Dans le mal-aimé Speed Racer, les Wachowski avaient tout donné dans l’expérimentation formelle, ici il s’agit davantage de torturer la narration. C’est en ce sens que Cloud Atlas se rapproche de The Fall (et son rapport conte/réalité), The Fountain (la narration métaphorique) et Southland Tales (la déconstruction par le prisme des symboles et codes de communications actuels). Les Wachowski font preuve de davantage de simplicité que les trois œuvres citées, ce qui correspond d’ailleurs à leur propos. On est là pour écouter une histoire, six histoires liées avec plus ou moins d’évidence, mais qui mènent à un final classique et touchant. Avec toujours la perspective que chaque récit contient un fragment de tous les autres, que tout a déjà été conté mais que cela importe peu du moment qu’on le fait avec du cœur.
De cœur, Cloud Atlas en déborde, de manière exaltante. Les Wachowski n’ont plus besoin de se dissimuler derrière Baudrillard, Platon, Descartes et tout le Gradus Philosophique. Ce sont des auteurs libérés, qui ne souffrent plus d’un complexe d’infériorité, ils font du divertissement et s’en amusent autant que le spectateur.

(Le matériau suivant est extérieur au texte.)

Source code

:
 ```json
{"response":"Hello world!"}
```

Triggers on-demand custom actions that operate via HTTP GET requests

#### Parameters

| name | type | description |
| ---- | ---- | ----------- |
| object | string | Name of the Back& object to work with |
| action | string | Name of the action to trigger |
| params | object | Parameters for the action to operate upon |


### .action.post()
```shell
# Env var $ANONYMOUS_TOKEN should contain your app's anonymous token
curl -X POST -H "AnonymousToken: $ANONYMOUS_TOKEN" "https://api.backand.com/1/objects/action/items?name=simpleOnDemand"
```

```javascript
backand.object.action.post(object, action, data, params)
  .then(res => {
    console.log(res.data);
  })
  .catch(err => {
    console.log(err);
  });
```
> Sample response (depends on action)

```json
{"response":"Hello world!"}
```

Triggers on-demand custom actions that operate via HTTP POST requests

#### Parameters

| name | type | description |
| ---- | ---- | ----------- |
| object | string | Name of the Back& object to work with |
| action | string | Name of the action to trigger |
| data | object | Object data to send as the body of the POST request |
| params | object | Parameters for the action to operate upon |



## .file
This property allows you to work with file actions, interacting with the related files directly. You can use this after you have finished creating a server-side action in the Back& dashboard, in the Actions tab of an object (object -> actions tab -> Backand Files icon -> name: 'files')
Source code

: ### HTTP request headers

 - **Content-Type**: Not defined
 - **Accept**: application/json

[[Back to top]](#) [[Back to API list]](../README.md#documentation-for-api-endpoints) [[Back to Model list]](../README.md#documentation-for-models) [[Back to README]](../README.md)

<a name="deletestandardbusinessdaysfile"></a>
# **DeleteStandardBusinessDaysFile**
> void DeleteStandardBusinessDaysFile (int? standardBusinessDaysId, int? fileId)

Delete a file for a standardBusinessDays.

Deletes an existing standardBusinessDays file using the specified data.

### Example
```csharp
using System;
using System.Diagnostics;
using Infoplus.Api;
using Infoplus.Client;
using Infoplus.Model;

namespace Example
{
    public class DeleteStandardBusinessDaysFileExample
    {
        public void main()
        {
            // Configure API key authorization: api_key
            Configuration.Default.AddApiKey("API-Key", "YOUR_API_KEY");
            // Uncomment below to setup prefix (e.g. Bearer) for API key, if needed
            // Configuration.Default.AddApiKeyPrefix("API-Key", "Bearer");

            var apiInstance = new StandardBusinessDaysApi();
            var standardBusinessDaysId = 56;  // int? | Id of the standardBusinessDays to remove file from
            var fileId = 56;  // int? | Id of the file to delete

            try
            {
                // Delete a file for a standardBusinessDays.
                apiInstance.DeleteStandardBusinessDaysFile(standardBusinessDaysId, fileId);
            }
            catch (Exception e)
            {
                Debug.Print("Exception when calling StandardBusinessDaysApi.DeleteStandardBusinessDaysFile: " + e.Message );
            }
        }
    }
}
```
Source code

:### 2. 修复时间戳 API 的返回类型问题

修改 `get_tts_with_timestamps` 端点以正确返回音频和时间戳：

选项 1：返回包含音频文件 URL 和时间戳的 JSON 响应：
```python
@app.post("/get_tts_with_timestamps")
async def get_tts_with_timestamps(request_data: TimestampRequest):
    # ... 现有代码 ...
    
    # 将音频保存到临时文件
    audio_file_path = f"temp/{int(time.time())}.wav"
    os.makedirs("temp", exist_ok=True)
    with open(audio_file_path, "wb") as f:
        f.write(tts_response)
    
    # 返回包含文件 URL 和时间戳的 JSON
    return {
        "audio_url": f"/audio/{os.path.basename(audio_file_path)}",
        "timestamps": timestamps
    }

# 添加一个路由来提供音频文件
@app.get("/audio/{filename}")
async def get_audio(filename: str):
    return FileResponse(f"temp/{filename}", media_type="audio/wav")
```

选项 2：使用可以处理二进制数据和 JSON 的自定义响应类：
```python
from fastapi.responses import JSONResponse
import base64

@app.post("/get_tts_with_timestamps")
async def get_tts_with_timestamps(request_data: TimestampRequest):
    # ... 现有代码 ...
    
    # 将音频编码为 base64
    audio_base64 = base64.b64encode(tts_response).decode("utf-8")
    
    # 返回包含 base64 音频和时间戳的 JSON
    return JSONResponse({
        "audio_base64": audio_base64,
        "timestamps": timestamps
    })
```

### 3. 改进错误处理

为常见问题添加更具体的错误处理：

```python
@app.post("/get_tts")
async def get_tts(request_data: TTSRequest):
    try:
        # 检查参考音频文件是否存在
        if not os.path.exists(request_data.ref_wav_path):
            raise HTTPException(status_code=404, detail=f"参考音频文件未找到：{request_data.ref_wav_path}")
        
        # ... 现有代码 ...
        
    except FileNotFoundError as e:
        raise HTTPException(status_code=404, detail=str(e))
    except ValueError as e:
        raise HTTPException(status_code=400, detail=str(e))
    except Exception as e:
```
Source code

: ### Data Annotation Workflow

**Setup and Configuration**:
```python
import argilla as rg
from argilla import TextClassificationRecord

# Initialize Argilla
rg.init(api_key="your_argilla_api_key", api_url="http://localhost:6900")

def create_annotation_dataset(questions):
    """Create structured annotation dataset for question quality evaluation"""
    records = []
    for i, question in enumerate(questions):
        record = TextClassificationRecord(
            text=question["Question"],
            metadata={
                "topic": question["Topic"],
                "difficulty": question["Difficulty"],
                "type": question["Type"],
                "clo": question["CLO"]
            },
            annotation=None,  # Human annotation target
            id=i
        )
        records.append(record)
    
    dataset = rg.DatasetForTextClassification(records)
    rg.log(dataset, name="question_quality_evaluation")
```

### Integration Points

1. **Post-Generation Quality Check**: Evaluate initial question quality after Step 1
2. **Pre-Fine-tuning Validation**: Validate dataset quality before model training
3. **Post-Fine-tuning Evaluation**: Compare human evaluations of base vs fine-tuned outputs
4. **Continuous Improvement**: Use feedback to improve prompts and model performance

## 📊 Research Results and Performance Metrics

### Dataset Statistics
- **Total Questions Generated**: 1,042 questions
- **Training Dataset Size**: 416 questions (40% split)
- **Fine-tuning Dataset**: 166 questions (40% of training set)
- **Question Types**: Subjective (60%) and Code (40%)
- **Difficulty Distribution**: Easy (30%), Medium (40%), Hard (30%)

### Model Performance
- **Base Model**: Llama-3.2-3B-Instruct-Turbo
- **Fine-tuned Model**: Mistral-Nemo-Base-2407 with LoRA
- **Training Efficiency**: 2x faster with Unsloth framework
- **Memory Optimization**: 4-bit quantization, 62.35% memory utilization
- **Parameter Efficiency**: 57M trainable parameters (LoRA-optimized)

Les références pleuvent encore, essentiellement à l’histoire du cinéma, mais elles glissent comme autant de clins d’œil. L’important c’est d’enchaîner les sentiments, les sensations. En cela, Cloud Atlas ressemble beaucoup à Holy Motors, mais en nettement plus réussi, en moins cynique, en moins morbide, en moins poseur. Les histoires ne sont pas seulement effleurées, elles sont ici pleinement développées et l’hommage au 7e art n’en est que plus convaincant.
Infiniment libre, Cloud Atlas peut tout se permettre, en particulier ce que la censure américaine redoute en matière de violence ou de nudité. Le film n’est pas calculé en vue d’une tranche d’âge particulière, en vue d’un chiffre au box-office. Il existe en lui-même et pour lui-même, sans se poser la question de ce qui est convenable ou non, de ce qui plaira ou non aux critiques (une nouvelle fois directement malmenés dans un élan libérateur qui appelle le bâton pour se faire battre). Des œuvres de ce calibre sont rares, souvent conspuées, mais elles appellent au vrai sens du « film culte ». Cloud Atlas contient sa propre critique : peu de gens le verront, peu de gens l’aimeront, mais même si un seul est convaincu c’est suffisant. Dans quelques décennies, il est fort probable qu’on se souviendra davantage de ce film que de celui qui remportera les Oscars, les César, qui aura été le plus grand succès de l’année. Une délicieuse anomalie, oui, le virus dans le programme, l’étrangeté qui secoue les habitudes, l’intrus dans la soirée parfaitement organisée. Pourtant, juste un récit, juste un film, juste un divertissement, juste du cinéma, rien que du cinéma.